1. An acoustic actuator having a support layer (3), in which a self-supporting structure (1) is defined which is connected to the support layer (3) by means of one or more suspensions, preferably by means of at least two suspensions (7), at least one magnetostrictive layer (4) which has been put on the support layer (3) and is provided at least in part on the self-supporting structure (1), and means (2; 5) for generating a magnetic field in the magnetostrictive layer (4).

2. The actuator as claimed in claim 1, wherein the support layer (3) comprises silicon dioxide.

3. The actuator as claimed in claim 1 or 2, wherein the magnetostrictive layer (4) contains FeCo.

4. The actuator as claimed in one of the preceding claims, wherein the magnetostrictive layer (4) exhibits magnetic anisotropy.

5. The actuator as claimed in one of the preceding claims, having a plurality of magnetostrictive layers (4).

6. The actuator as claimed in one of the preceding claims, wherein the ratio of thicknesses for the magnetostrictive layer (4) to the support layer (3) is 1:10 or less.

7. The actuator as claimed in one of the preceding claims, wherein the means for generating a magnetic field are in the form of a solenoid coil (5), and the magnetostrictive layer (4) forms the coil core (2).

8. The actuator as claimed in one of the preceding claims, wherein the means for generating a magnetic field are in the form of a toroidal meandering coil, and the magnetostrictive layer (4) forms the coil core (5′).

9. The actuator as claimed in one of claims 7 and 8, wherein a coil winding and the coil core (5, 5′) have an electrically insulating layer provided between them.

10. The actuator as claimed in one of the preceding claims, wherein the magnetostrictive layer (4) at least partially covers the at least two suspensions (7) of the self-supporting structure.

11. The actuator as claimed in one of the preceding claims, wherein the support layer is between 0.5 and 2 μm thick.

12. A method for producing an acoustic actuator, involving:

a) a support layer (3) being produced;

b) support layer material being removed in order to define [in the area of the support layer] a self-supporting structure (1) which is connected to the support layer by means of at least two suspensions (7);

c) a magnetostrictive layer (4) being put on which is put at least partially on the support layer (3) and is provided at least partially on the self-supporting structure (1); and

d) means (2; 5) for generating a magnetic field in the magnetostrictive layer being provided.
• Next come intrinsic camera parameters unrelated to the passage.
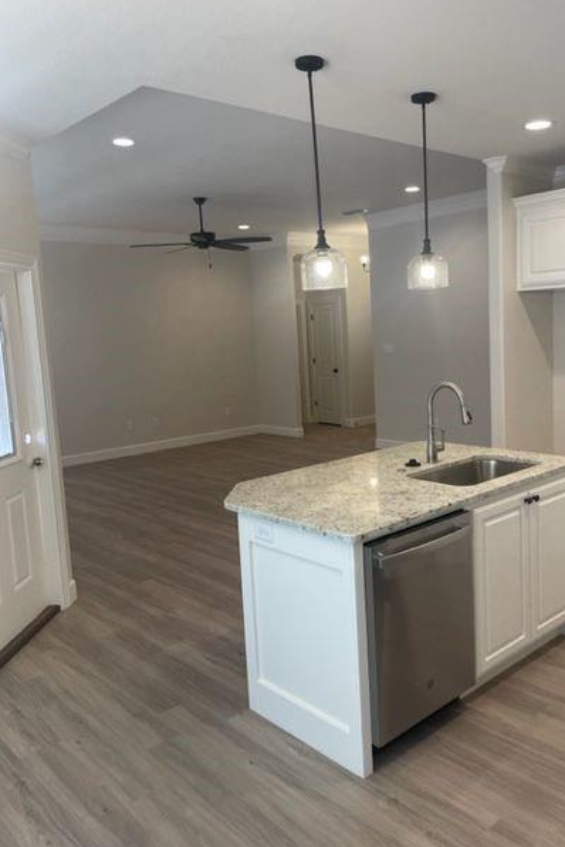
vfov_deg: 63.6
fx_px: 683
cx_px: 328
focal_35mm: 29
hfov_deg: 44.8
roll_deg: +2.8
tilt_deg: -6.2
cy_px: 413
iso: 80
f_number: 1.6
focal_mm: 4.2
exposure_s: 1/120
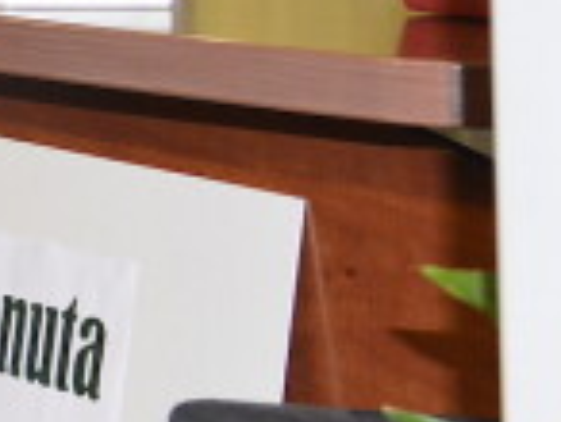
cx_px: -1222
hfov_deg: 6.8
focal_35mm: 256
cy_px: -489
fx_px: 4156
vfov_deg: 5.7
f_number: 5.6
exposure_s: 1/60
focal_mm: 38
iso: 2800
13. The method as claimed in claim 12, wherein the support layer comprises silicon dioxide and is produced by oxidizing the surface of a silicon substrate.

14. The method as claimed in one of claims 12 and 13, wherein the self-supporting structure (1) is produced by chemical etching in the support layer.
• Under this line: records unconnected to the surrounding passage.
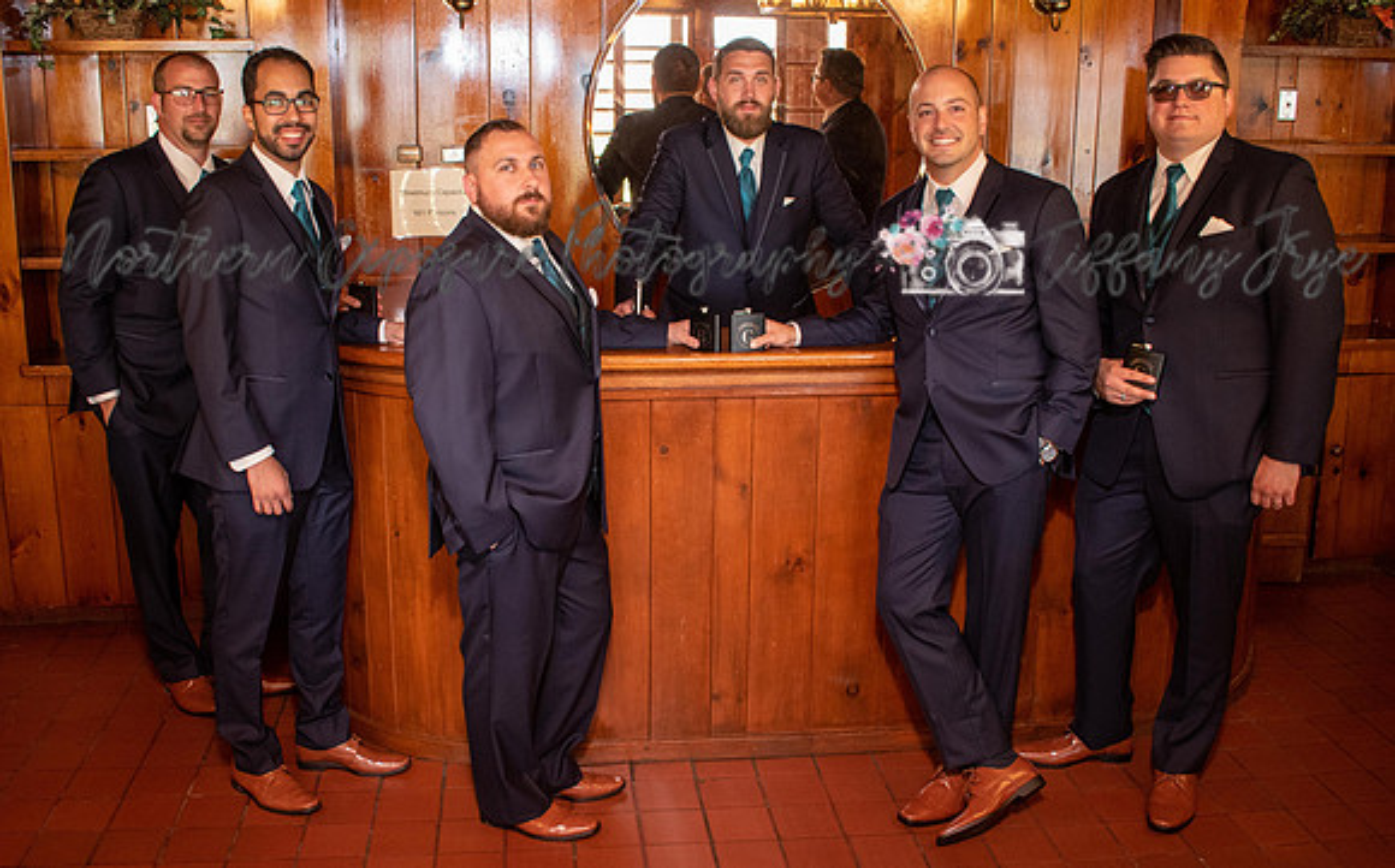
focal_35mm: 36
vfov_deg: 34.8
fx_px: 1384
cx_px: 640
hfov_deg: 53.4
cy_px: 415
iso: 1250
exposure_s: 1/60
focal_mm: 20
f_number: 3.5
15. The method as claimed in one of claims 12 and 13, wherein the self-supporting structure (1) is produced by micromechanical processing in the support layer.
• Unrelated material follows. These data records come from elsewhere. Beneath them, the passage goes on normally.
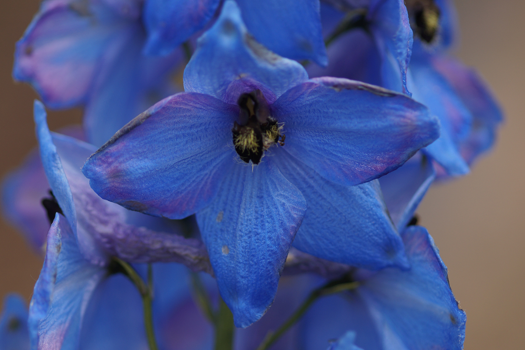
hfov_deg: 12.7
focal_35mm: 162
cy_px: 181
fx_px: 2363
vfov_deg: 8.5
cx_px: 259
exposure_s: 1/1000
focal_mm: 100
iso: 100
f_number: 2.8
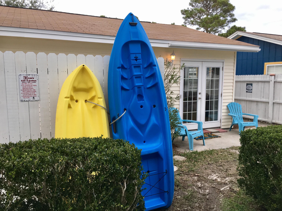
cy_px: 106
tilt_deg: -5.5
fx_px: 236
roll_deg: -0.7
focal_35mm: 29
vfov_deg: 48.2
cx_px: 141
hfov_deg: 61.7
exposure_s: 1/100
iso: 32
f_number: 2.2
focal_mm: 4.15
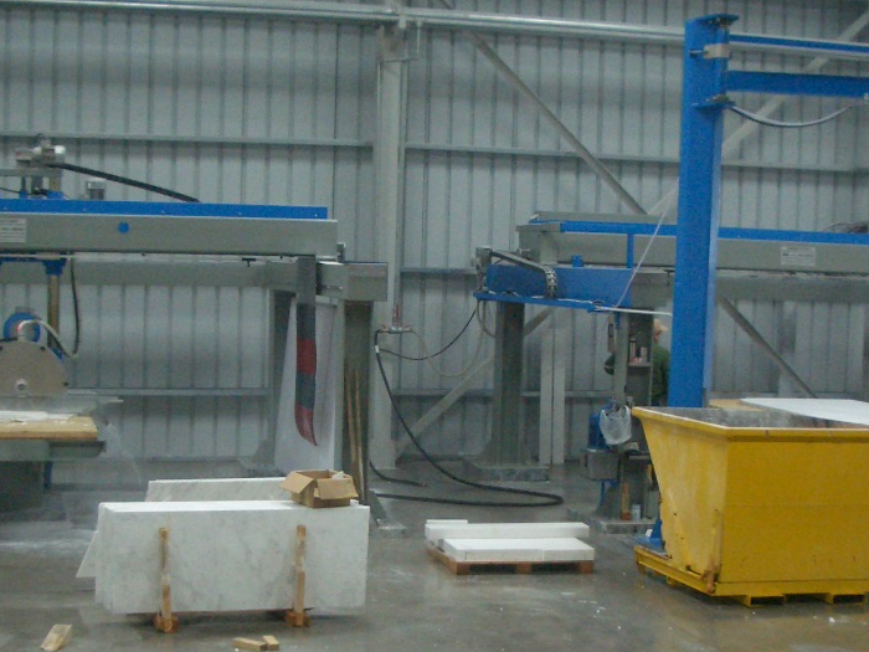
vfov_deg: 22.8
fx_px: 1607
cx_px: 374
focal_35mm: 64
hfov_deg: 30.2
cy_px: 467
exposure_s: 1/50
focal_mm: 5.8
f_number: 2.6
16. The method as claimed in one of claims 12 to 15, wherein the support material is removed only after the magnetostrictive layer has been put on.

17. The method as claimed in one of claims 12 to 16, wherein the magnetostrictive layer is deposited on the support layer by a vacuum method.

18. The method as claimed in one of claims 12 to 17, wherein the means (2; 5) for generating a magnetic field are provided in the form of a solenoid coil.

19. The method as claimed in claim 18, wherein the provision of the solenoid coil involves:

e) a plurality of first interconnects (8) being put on the support layer (3);

f) the magnetostrictive layer (4) being put at least partially on the support layer (3) and at least partially over the first interconnects in order to define a coil core (5); and

g) a plurality of second interconnects (9) being put on in order to define, together with the first interconnects, coil windings (2) for the solenoid coil.

20. The method as claimed in claim 19, wherein the first (8) and second (9) interconnects and the magnetostrictive layer (4) have an electrically insulating material put on between them.

21. The method as claimed in one of claims 12 to 20, wherein the magnetostrictive layer is exposed to a magnetic field while being put on or after being put on, in order to produce magnetic anisotropy in the magnetostrictive layer.